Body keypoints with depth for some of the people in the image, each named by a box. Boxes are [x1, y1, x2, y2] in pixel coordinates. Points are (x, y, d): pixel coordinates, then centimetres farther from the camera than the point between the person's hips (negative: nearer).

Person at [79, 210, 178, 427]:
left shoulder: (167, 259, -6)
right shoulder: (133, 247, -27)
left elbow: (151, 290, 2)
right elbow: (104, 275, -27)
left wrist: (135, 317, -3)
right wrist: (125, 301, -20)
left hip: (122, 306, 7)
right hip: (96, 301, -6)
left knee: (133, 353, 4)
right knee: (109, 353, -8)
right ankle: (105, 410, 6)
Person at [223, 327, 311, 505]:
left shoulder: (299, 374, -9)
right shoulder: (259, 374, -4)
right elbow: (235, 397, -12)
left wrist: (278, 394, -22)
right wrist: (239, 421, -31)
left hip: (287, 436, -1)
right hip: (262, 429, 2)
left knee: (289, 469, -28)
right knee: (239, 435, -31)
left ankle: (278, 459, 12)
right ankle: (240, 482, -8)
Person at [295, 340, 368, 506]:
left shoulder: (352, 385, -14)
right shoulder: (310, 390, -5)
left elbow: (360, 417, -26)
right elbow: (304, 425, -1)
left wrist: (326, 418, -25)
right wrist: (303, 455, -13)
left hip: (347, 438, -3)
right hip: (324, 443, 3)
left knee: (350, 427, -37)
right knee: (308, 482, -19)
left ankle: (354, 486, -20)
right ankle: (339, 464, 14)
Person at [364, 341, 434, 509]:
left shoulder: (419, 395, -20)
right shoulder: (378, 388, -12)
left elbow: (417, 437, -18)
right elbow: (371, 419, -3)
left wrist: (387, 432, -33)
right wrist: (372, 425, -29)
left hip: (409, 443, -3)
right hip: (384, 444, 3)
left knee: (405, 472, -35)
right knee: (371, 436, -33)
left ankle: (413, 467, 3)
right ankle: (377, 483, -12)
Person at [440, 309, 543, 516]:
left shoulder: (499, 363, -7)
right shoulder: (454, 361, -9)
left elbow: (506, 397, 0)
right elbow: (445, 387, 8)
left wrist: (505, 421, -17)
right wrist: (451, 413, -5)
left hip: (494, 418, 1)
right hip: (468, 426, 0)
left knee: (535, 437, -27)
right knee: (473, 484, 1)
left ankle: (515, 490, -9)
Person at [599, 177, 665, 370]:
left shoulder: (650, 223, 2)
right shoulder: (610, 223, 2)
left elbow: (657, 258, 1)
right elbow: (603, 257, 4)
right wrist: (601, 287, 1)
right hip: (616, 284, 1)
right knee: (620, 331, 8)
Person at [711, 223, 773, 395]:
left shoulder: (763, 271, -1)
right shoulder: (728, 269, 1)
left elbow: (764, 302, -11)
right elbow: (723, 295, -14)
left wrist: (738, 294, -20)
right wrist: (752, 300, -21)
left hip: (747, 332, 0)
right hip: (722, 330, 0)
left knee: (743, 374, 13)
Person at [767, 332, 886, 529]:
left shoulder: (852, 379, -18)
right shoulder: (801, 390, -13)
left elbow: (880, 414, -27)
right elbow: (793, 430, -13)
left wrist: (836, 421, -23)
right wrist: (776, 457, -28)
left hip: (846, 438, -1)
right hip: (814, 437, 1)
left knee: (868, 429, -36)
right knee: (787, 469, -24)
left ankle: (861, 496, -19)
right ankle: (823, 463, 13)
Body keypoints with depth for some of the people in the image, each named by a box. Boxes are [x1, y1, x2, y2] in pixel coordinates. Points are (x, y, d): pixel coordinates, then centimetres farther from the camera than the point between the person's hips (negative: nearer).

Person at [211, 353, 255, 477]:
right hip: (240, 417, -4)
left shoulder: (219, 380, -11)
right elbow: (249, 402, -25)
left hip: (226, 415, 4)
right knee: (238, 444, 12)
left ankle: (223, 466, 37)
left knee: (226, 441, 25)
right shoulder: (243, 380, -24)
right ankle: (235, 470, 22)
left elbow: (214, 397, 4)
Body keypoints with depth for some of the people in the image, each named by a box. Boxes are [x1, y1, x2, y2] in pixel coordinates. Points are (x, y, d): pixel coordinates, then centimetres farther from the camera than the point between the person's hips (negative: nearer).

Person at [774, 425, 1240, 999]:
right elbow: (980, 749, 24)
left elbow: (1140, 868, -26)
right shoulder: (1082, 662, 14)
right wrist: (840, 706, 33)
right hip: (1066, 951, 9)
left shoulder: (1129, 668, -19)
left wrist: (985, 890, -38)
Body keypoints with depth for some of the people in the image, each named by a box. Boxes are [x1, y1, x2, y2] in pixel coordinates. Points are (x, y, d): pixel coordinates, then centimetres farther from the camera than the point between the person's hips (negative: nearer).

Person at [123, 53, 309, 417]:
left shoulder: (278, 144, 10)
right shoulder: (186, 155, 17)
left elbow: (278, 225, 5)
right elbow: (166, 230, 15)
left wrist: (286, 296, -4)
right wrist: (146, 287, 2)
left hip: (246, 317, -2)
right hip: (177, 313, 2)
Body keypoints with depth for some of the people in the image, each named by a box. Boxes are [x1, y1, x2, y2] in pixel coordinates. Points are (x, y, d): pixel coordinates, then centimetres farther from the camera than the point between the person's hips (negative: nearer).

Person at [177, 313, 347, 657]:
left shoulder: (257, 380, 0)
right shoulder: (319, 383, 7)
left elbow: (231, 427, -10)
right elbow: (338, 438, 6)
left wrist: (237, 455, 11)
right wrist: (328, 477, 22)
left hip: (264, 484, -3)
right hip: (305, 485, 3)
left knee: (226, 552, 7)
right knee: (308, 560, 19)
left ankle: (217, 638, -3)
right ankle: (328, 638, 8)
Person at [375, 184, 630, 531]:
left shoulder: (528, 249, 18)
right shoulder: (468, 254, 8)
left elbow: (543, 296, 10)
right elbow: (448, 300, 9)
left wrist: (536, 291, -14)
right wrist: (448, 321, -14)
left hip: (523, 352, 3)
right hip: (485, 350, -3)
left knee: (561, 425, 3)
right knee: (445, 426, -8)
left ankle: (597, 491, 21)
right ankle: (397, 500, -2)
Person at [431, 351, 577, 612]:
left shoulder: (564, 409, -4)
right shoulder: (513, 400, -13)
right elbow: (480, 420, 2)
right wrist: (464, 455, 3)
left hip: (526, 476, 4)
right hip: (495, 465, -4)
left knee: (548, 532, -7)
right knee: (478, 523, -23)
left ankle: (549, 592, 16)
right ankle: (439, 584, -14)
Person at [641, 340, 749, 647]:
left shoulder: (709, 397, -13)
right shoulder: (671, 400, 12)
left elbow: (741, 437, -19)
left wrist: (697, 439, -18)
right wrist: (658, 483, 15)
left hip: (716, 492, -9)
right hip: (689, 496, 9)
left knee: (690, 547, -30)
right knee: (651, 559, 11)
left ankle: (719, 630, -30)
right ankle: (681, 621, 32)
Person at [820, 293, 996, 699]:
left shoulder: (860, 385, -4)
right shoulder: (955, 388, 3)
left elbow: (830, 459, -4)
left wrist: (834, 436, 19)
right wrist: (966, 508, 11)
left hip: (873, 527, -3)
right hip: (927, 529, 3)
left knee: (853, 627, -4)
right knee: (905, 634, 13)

:::

- Work required
Starting at the line that contains "right elbow: (371, 419, -3)" and ending after the line that contains "left hip: (494, 418, 1)", repeat every line of the data, box lines included and unchanged. Scale each keypoint value (the x and y pixel coordinates and the depth) by 0.65, rounding to whole numbers with halves going up.

- Reply to the exercise
right elbow: (241, 272, -2)
left wrist: (252, 281, -21)
right wrist: (242, 276, -19)
left hip: (266, 288, -2)
right hip: (250, 289, 2)
left knee: (263, 307, -23)
right knee: (241, 283, -21)
left ankle: (268, 304, 2)
right ankle: (245, 314, -8)
Person at [440, 309, 543, 516]:
left shoulder: (324, 236, -5)
right shoulder: (295, 235, -6)
left elbow: (329, 258, 0)
right elbow: (289, 252, 5)
left wrist: (328, 274, -11)
right wrist: (293, 268, -3)
left hip: (321, 272, 1)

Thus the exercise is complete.